Okay, As You Sow says that oil reserves are primary assets that should be measured against all the other energy assets they own, including renewables. That would put greater value on such things as wind, solar and geothermal, it says.

"We have to get beyond a barrel-based standard," said Danielle Fugere, president of the investor-activists group. "Replacing a barrel of oil with another barrel of oil doesn't make business sense in a carbon-constrained economy that is moving away from fossil fuels."

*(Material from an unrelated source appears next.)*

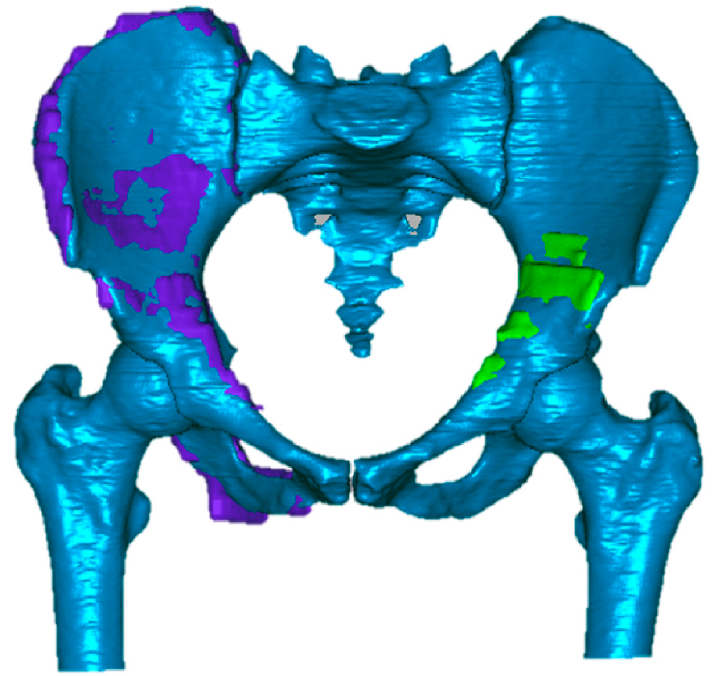
Figure 3. The 3D result after a best-fit registration of the MRI-based models to CT-based models; again, the model of the tumor from MRI is depicted in green.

She goes on to say that oil companies will benefit from diversification -- that doing so provides a hedge against fluctuating oil prices and that it provides them protection against the major oil producing countries like Saudi Arabia. Big Oil should  become Big Energy, the group says.

The Energy Transitions Commission agrees, saying that the primary objective here is to keep global temperatures from rising more than 2 degrees Celsius by mid Century.

The aim is to provide reliable, clean and inexpensive power to all consumers and especially those in the developing world, which needs to electrify and to expand. Economics demand it. But public incentives encourage it. With modern technologies and good policies, entrepreneurs will smell opportunity.

“We would never get large scale infrastructure without serious public regulations and public finance,” says Jeremy Oppenheim, project director for the New Climate Economy Project, in an interview. “Private capital then comes in alongside that. What history tells us is that it will always be a combination of the two.”

Long criticized for its carbon emissions, Big Oil is diversiyfing its holdings because of sustained low oil prices. Oil giant Total S.A. is doing as much. So are the international utilities: Enel and Iberdrola S.A. All are scaling up and investing in clean energy.

And just recently, ExxonMobil Corp. said it would invest in FuelCell Energy Inc. to test a proprietary carbon capture technology. It says that the fuel cell could become affordable while capturing up to 90 percent of a power plant’s carbon emissions.

Meantime, some companies are getting out in front of their shareholders. Calvert Investments discusses Google, AT&T and Coca-Cola. Google, for instance, publicly lists its renewable energy holdings as well as its carbon footprint that it wants to reduce to zero. Meanwhile, AT&T also has a goal of increasing its green energy and decreasing its greenhouse gas emissions by 20 percent by 2020. Coca-Cola has said it was able to cut all of its emissions by 5 percent.

The goodwill can spread to all companies, says As You Sow, even companies: “Even oil companies can change—they must change. This shareholder resolution will help Exxon and Chevron decouple their financial performance from how much oil they can produce. It’s time for oil companies to think outside the barrel,” Fugere said.